[Start Dataset records]

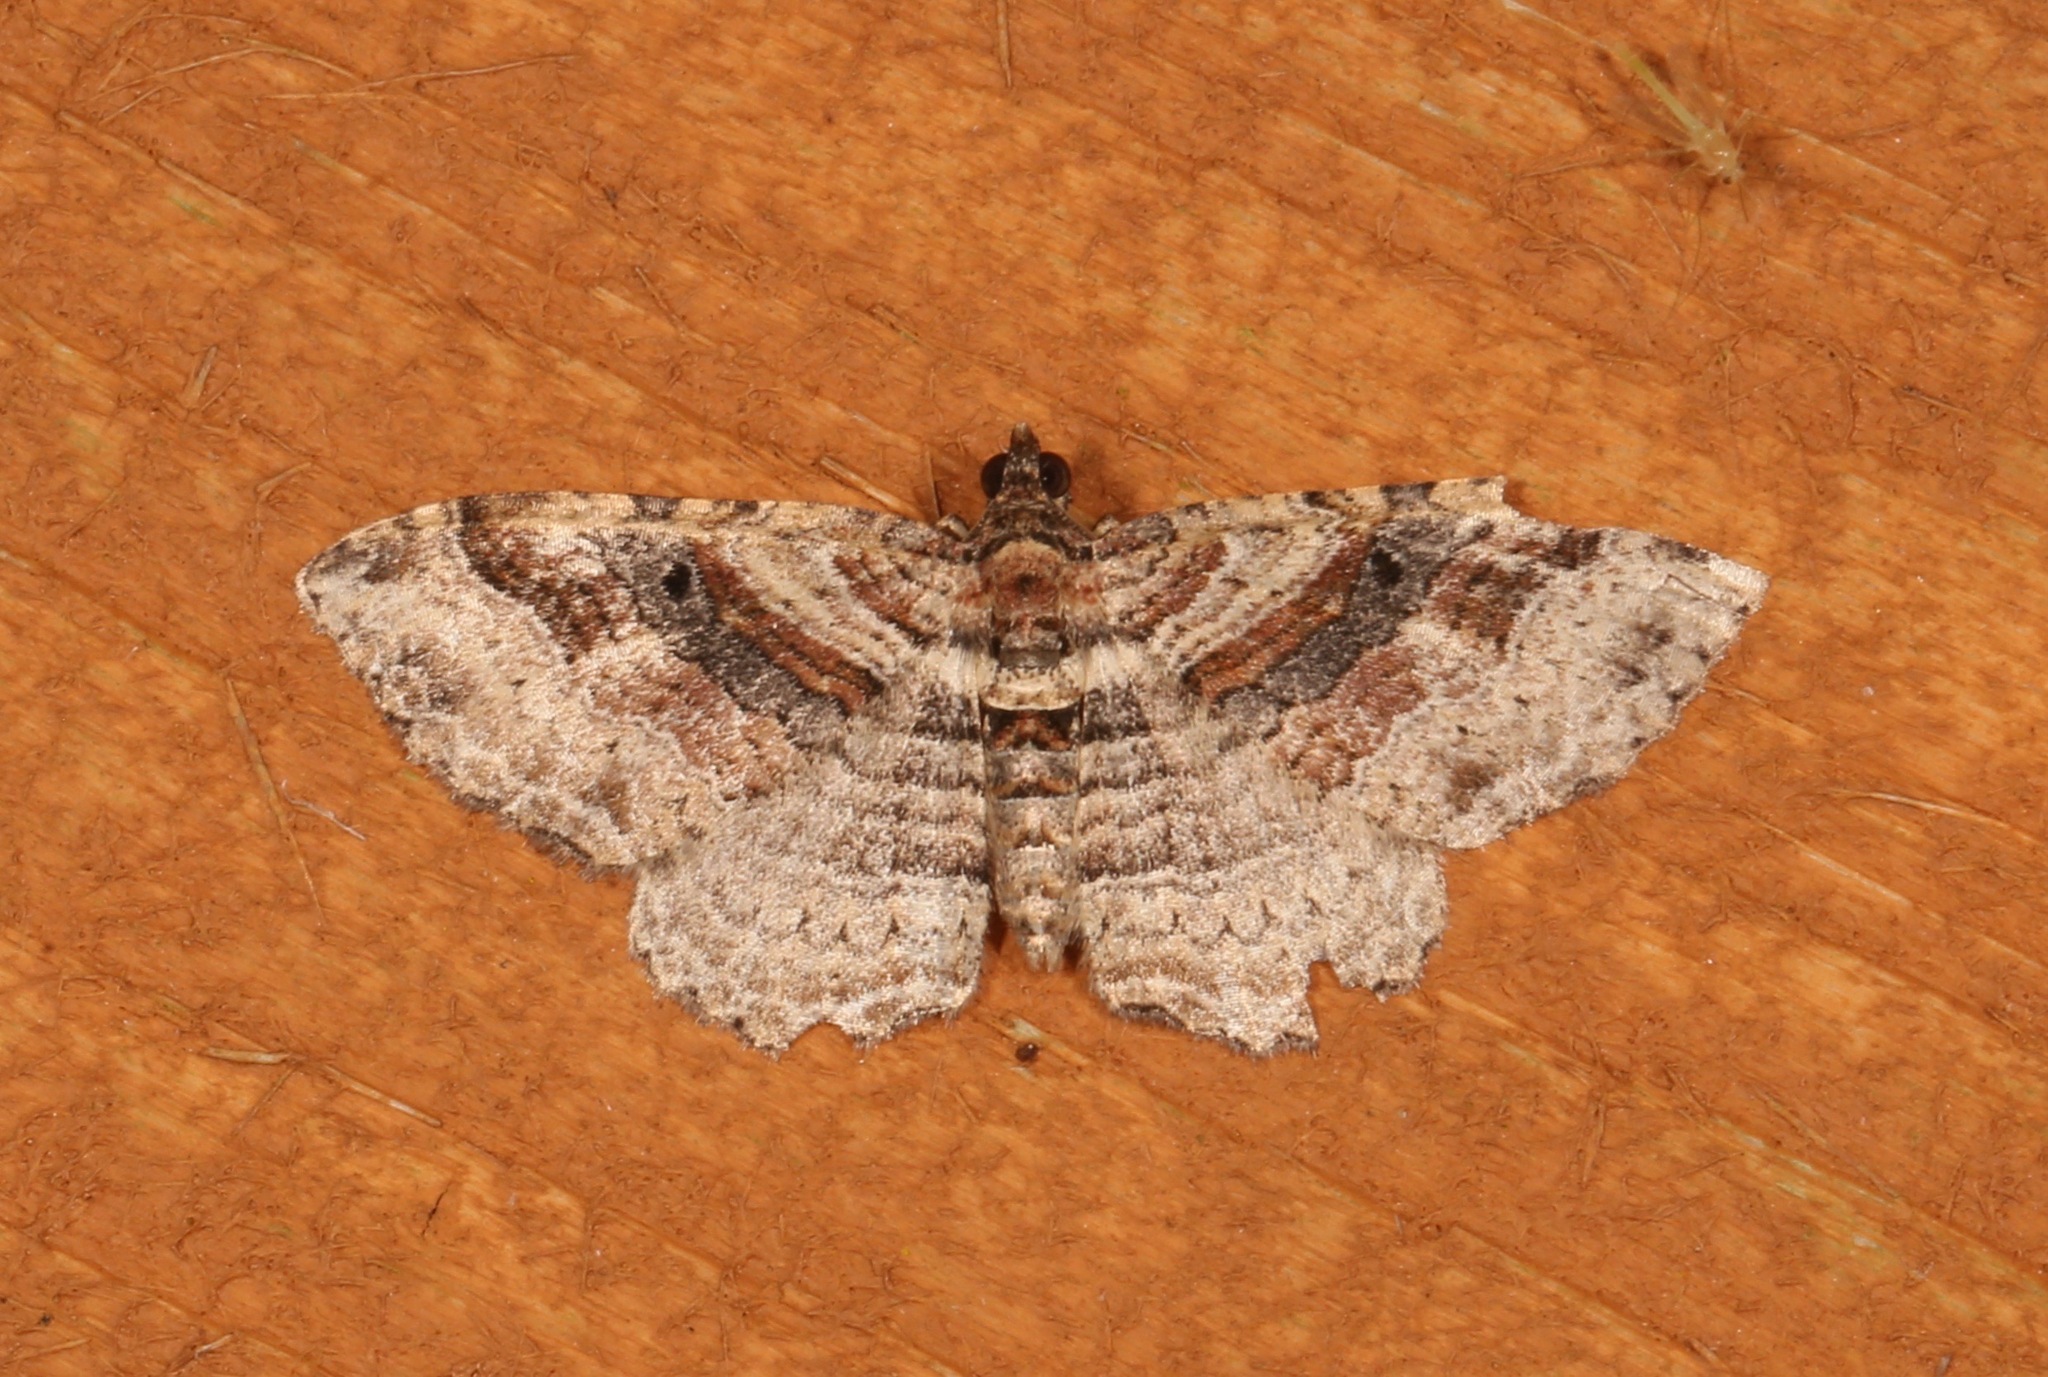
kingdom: Animalia
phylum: Arthropoda
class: Insecta
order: Lepidoptera
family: Geometridae
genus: Costaconvexa
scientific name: Costaconvexa centrostrigaria
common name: Bent-line carpet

[End Dataset records]

Set down every line of the records above word for word, leaving the pictures out of your answer.

> **Response for this exercise**:
kingdom: Animalia
phylum: Arthropoda
class: Insecta
order: Lepidoptera
family: Geometridae
genus: Costaconvexa
scientific name: Costaconvexa centrostrigaria
common name: Bent-line carpet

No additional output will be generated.